■ PROBLEM DESCRIPTION:
Please copy out each line of the entries in which "omega" appears.

PROVIDED RECORDS START

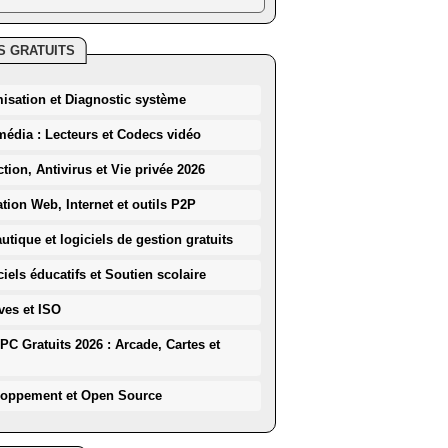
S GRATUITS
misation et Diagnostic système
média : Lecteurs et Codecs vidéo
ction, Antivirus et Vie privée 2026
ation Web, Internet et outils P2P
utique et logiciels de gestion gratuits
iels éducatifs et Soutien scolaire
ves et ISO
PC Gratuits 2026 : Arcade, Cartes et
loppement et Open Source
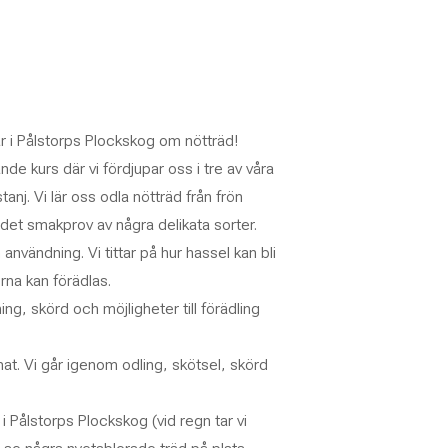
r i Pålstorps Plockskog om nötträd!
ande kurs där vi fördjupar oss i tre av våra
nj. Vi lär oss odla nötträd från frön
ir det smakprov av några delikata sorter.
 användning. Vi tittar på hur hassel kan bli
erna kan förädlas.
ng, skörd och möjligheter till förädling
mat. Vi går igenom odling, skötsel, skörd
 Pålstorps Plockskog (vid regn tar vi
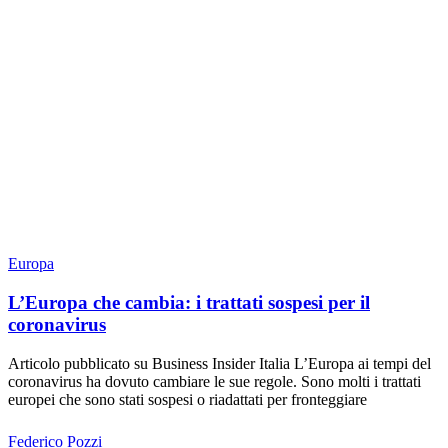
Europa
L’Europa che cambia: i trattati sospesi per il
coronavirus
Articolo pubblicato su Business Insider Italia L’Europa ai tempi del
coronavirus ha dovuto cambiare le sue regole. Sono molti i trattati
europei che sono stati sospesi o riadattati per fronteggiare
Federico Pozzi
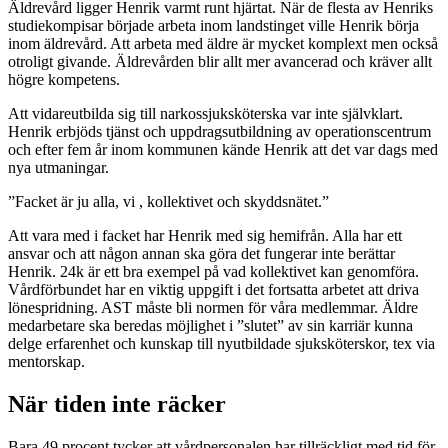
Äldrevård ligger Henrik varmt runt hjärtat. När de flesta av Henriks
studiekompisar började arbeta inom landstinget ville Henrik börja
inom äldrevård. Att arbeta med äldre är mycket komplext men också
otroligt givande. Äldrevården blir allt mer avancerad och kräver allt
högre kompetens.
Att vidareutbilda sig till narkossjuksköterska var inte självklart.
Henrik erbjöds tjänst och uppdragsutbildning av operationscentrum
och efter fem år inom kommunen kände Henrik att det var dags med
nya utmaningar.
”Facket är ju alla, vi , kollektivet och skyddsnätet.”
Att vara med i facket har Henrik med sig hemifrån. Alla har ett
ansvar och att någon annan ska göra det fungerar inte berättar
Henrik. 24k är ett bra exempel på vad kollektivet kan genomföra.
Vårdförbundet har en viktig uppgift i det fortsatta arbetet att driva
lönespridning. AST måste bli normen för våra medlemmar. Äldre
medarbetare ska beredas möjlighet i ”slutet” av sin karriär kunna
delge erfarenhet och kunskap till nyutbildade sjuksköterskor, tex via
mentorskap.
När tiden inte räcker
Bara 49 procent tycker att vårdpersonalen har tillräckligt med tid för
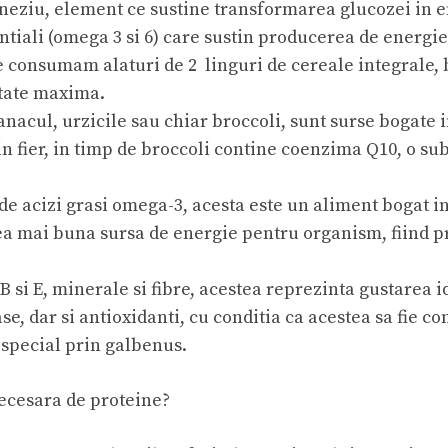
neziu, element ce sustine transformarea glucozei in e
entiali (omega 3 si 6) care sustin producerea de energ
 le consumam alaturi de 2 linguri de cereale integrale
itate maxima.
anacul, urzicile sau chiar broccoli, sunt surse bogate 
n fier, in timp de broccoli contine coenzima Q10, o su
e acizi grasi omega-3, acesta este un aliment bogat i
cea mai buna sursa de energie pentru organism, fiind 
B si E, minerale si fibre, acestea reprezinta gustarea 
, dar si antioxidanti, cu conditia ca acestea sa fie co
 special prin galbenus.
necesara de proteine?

PROVIDED RECORDS END
PROVIDED RECORDS START

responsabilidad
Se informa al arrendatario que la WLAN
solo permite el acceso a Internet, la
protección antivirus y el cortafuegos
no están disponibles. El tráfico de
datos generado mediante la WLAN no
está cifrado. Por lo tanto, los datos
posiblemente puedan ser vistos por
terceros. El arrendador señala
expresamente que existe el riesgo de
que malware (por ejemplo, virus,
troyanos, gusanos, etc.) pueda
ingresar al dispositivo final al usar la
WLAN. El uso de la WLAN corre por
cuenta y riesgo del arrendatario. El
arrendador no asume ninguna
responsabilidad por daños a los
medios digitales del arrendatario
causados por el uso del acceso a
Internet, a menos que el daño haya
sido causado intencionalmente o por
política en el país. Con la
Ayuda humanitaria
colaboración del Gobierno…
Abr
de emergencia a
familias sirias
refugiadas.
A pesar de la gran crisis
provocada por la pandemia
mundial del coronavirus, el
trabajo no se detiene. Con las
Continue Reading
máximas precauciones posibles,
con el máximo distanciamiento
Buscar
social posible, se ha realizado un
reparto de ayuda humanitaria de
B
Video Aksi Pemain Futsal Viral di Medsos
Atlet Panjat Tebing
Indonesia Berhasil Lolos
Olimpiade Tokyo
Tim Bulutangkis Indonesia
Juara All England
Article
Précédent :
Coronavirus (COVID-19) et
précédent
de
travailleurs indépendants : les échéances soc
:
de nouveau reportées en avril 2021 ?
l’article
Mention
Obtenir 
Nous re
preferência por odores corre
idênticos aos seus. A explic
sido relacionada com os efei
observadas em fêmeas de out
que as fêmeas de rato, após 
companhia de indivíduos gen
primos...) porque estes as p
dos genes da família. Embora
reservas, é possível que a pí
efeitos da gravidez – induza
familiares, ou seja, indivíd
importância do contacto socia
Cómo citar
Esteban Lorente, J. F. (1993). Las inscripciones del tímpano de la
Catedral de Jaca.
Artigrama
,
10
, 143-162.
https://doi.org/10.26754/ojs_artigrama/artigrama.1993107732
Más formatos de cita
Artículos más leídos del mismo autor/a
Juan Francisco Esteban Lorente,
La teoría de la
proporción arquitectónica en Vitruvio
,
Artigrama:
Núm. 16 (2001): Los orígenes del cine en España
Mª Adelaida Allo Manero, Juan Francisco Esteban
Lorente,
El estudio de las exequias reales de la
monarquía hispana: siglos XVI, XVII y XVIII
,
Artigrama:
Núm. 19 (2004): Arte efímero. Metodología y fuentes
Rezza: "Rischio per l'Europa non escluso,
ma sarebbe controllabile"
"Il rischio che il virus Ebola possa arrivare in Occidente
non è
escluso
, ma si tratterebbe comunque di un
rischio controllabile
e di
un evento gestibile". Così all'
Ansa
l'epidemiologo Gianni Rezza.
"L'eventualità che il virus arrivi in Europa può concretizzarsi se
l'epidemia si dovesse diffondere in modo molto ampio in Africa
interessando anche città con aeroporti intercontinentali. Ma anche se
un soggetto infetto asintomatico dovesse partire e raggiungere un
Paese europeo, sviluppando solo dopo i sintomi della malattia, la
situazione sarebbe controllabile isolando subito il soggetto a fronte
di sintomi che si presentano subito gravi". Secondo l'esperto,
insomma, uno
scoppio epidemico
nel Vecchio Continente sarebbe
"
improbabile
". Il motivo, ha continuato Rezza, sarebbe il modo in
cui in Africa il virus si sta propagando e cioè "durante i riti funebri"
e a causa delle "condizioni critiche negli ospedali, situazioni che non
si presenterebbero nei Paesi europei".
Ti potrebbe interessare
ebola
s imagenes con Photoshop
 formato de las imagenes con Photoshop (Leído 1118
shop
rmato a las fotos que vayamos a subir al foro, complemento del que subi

PROVIDED RECORDS END
PROVIDED RECORDS START

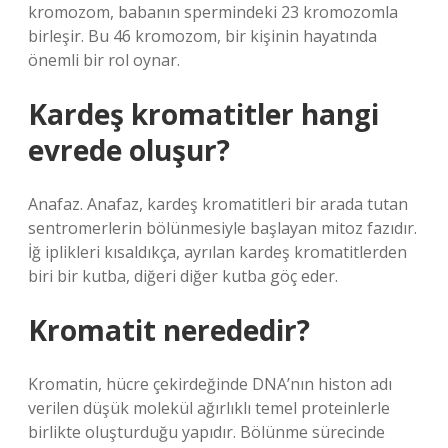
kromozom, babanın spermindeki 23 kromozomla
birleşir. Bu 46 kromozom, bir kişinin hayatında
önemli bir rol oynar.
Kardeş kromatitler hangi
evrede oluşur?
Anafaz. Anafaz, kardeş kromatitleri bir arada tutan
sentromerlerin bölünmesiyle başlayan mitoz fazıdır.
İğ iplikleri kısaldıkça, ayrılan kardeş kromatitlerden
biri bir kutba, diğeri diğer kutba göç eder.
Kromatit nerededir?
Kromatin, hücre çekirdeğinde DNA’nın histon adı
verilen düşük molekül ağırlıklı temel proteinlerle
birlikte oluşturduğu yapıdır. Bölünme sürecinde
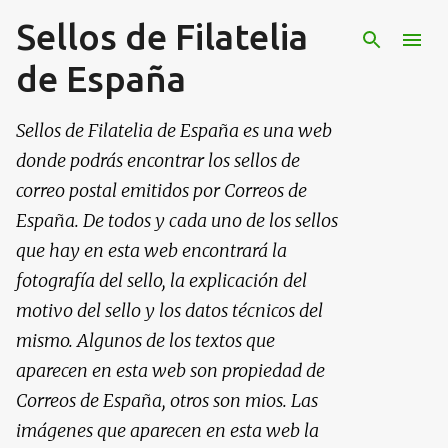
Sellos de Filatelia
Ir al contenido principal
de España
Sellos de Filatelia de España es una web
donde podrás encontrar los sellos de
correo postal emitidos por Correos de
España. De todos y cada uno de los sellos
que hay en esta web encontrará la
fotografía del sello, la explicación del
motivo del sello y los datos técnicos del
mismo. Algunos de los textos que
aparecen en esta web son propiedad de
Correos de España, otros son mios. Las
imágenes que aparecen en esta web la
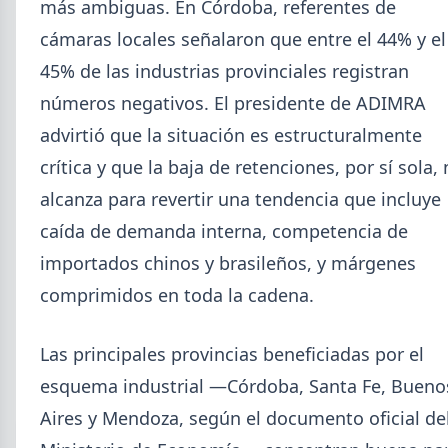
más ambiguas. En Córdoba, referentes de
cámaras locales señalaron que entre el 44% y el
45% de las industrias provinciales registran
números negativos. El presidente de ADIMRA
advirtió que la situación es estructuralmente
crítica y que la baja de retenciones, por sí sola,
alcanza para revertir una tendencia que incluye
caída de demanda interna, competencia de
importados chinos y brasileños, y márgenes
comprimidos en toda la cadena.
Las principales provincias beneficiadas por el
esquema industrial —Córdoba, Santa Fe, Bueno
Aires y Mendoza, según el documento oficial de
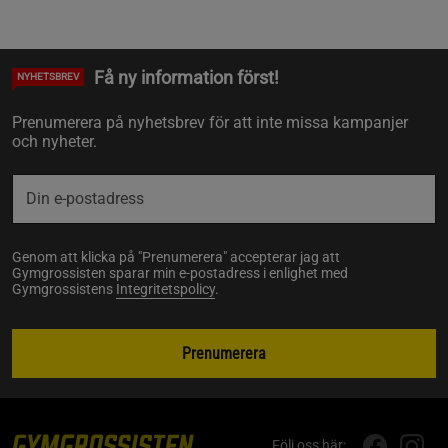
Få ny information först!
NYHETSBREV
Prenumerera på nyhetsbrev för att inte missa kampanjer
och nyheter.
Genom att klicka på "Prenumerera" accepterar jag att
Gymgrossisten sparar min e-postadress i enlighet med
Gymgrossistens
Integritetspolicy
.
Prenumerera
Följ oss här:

PROVIDED RECORDS END

■ FINISHED TASK:
entiali (omega 3 si 6) care sustin producerea de energ
e acizi grasi omega-3, acesta este un aliment bogat i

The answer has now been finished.